Marple’s Lime Kilns were built by Samuel Oldknow in the 1790s on land between Strines Road and the upper reaches of the Peak Forest Canal. Limestone was brought in along the tramway and canal from Dove Holes, burned in the kilns to form quicklime and then sent out again by boat and road for a number of uses in the construction, chemical and textile industries, and as a fertiliser.
The kilns, built with a Gothic façade so as to look attractive from Oldknow’s home across the valley in Mellor, were unique in that they incorporated living quarters for some of the people who worked there. The kilns had certainly ceased operations by around 1900 and sadly have been largely neglected ever since. They are a Scheduled Ancient Monument, but encroachment by trees in particular means that they are on Historic England’s “At Risk” register.

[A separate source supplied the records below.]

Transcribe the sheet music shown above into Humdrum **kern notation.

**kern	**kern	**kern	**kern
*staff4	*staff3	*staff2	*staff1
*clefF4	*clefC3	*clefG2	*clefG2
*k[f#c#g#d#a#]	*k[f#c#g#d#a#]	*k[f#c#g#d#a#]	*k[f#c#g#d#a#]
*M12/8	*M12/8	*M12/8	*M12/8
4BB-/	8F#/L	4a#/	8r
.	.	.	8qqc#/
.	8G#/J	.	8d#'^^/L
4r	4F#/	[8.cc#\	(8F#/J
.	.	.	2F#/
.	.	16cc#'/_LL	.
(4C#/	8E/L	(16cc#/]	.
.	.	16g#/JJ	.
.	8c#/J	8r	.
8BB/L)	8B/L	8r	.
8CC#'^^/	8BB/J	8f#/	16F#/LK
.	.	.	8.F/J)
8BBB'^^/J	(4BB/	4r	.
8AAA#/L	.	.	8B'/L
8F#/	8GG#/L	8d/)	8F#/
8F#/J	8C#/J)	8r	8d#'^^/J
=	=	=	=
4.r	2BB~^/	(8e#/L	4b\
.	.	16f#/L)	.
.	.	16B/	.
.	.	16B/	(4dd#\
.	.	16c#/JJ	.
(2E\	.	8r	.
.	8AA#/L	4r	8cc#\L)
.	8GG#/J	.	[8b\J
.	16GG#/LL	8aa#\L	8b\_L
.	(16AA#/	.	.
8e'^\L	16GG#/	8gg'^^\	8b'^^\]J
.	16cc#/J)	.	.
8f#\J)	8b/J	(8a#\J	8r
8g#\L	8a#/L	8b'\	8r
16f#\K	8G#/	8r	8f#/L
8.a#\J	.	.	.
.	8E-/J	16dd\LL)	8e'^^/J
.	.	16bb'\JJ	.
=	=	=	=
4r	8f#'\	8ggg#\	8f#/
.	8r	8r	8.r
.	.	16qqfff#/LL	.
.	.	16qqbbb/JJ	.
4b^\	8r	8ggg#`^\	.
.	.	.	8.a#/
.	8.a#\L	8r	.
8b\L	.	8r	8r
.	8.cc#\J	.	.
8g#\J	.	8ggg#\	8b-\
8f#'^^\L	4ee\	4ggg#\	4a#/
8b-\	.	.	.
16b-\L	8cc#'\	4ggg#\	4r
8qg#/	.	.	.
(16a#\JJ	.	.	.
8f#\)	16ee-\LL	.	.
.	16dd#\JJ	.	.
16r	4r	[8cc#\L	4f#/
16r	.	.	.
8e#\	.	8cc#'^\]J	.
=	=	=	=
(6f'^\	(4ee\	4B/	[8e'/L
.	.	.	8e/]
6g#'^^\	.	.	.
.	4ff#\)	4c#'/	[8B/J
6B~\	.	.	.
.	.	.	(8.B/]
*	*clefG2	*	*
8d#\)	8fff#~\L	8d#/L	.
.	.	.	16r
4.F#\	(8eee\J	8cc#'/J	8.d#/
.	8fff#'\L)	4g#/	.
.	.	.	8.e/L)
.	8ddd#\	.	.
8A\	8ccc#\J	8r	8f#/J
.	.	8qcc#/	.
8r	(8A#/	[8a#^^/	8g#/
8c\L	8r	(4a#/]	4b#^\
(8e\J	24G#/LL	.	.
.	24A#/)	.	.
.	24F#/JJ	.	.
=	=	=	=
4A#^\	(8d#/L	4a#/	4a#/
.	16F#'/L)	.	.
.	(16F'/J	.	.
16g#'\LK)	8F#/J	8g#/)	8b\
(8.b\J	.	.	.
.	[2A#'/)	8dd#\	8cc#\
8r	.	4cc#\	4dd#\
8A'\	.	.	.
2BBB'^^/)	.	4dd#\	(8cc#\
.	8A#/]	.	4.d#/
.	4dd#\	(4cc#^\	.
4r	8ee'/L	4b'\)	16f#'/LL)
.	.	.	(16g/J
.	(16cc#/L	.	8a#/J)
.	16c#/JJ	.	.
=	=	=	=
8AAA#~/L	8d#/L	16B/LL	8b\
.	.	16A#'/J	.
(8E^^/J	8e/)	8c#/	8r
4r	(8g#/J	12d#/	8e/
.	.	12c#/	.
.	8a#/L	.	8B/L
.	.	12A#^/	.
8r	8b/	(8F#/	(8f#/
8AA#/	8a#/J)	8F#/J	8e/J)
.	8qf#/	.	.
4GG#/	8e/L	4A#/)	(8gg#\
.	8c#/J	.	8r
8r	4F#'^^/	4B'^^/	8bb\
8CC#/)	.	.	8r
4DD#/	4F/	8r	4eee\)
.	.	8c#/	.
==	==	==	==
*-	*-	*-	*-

Following the Canal & River Trust’s “Revealing Oldknow’s Legacy” project, funded largely by the Heritage Lottery Fund, the Friends of Oldknow’s Lime Kilns (FOLK) was formed with the aim of working with the council and Historic England to protect and stabilise the structures, while at the same time further enhancing the ‘pocket park’ that lies at the foot of the kilns. We currently have task days on the first Saturday of each month at 10am – please do come and say hello.
The lime kilns can be accessed from two points on Strines Road (follow the signs to the Services Club) and are also waymarked from below Top Lock on the towpath of the Peak Forest Canal.